Checkpoint saving in distributed training is more complex than single-GPU training because:
State dict gathering: In distributed training (e.g., with DeepSpeed ZeRO), model parameters are sharded across multiple GPUs. Saving requires gathering the full state dict to a single process. HuggingFace Accelerate's get_state_dict() handles this, but the wrapped model (not the unwrapped one) must be used to get the complete state dict.
Main process saving: Only the main process (rank 0) should write to disk to avoid file conflicts. Other processes may have state_dict = None when using DeepSpeed ZeRO.
LoRA adapter saving: When using LoRA, only the adapter weights (not the full model) need to be saved. The PEFT library's save_pretrained() handles this, saving only the small LoRA matrices. This dramatically reduces checkpoint size.
Model attribute saving: For composite models (e.g., PPO models with separate policy and value heads), a specific attribute of the model can be saved by filtering the state dict to only include keys starting with the attribute name.
Generation config: The model's generation configuration must be set correctly before saving, as it affects inference behavior. For OLMo models, a specific generation config with two EOS tokens is used.

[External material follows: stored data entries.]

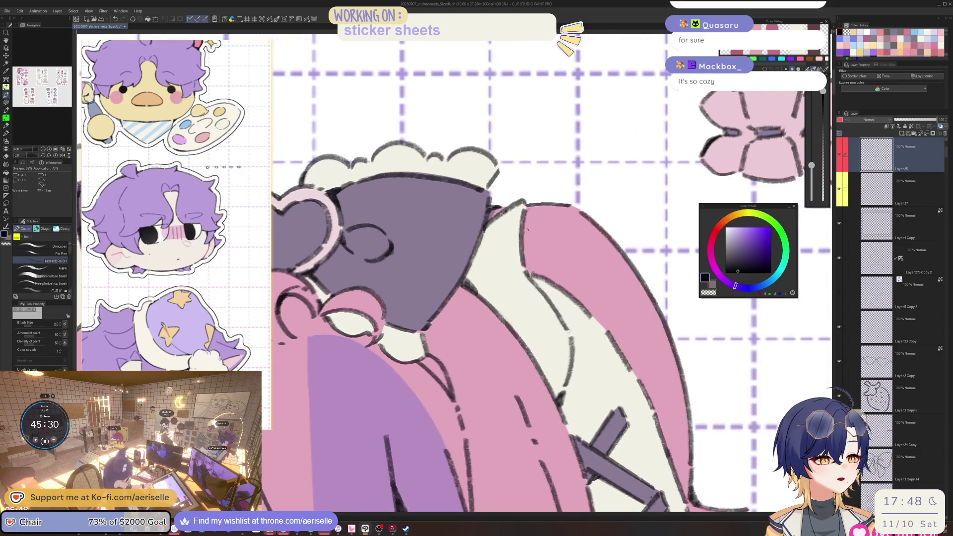
key("h")
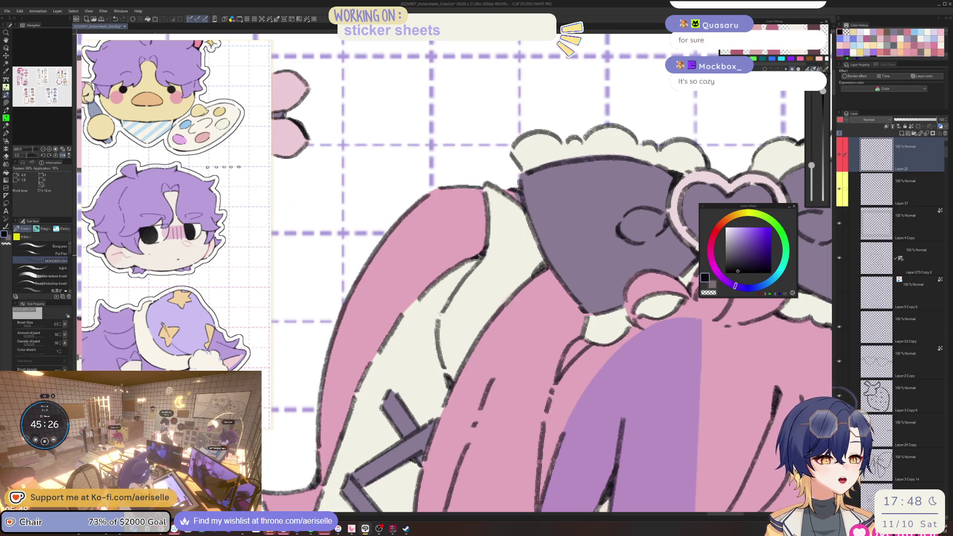
scroll(481, 254, "down", 2)
mouse_move(507, 422)
left_mouse_down()
mouse_move(582, 273)
mouse_move(624, 251)
left_mouse_up()
- Unmirror the canvas view, check the character's face and collar, and save the sticker sheet
scroll(546, 273, "up", 3)
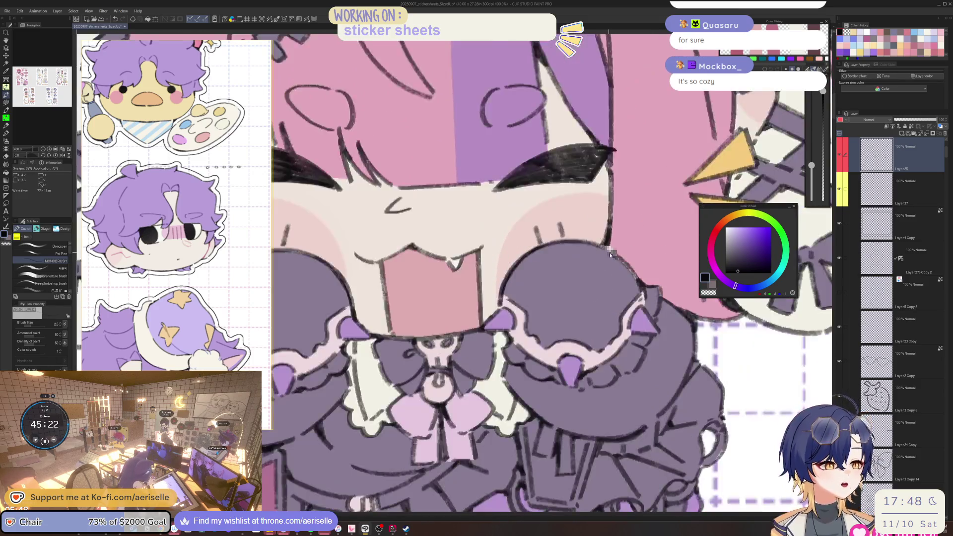
scroll(546, 273, "down", 3)
key("h")
scroll(514, 281, "up", 4)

Tokenizer saving: The tokenizer is saved alongside the model to ensure inference uses the exact same tokenization.
Usage
Use checkpoint saving at regular intervals during training and always at the end of training. Configure the frequency based on the trade-off between disk space and recovery time.
Theoretical Basis
Checkpoint frequency trade-off:
Cost of checkpointing every N steps:
Disk usage = (total_steps / N) * checkpoint_size
Time overhead = (total_steps / N) * save_time
Cost of NOT checkpointing (failure at step T):
Wasted compute = T * cost_per_step
Optimal N minimizes:
E[total_cost] = training_cost + P(failure) * (N/2) * cost_per_step + (total_steps / N) * save_cost
Where P(failure) is the probability of failure during training.

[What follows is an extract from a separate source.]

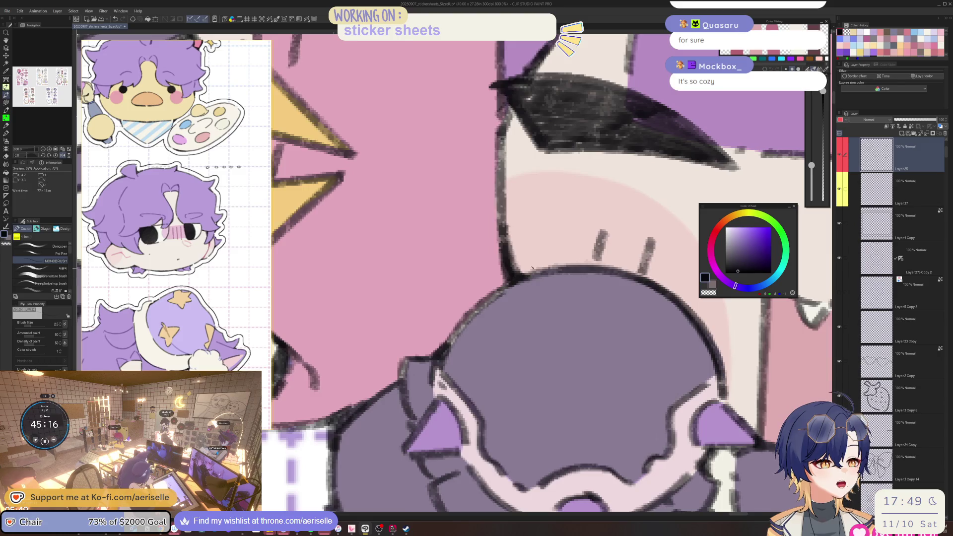
scroll(532, 267, "down", 4)
scroll(362, 311, "up", 2)
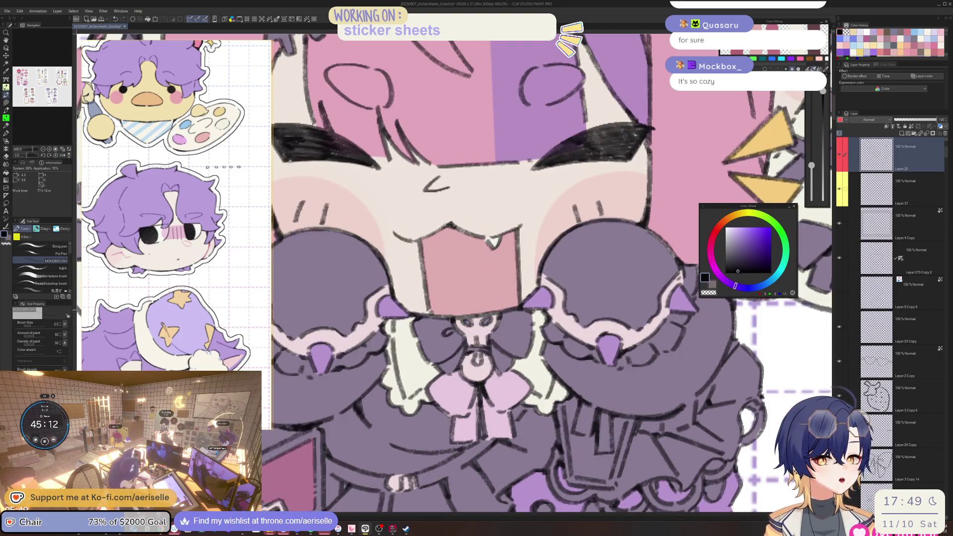
scroll(521, 308, "down", 2)
key("ctrl+s")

State dict gathering in ZeRO-3:
ZeRO-3 shards parameters across D devices:
device_i holds: params[i * P/D : (i+1) * P/D]
Gathering for checkpoint:
all_gather(params) -> full_params on rank 0
rank 0: save(full_params)
all other ranks: no-op
LoRA checkpoint size:
Full model checkpoint: ~2 * P bytes (bfloat16)
LoRA checkpoint: ~2 * P_lora bytes
For 7B model with rank=64:
Full: ~14 GB
LoRA: ~58 MB (0.4% of full)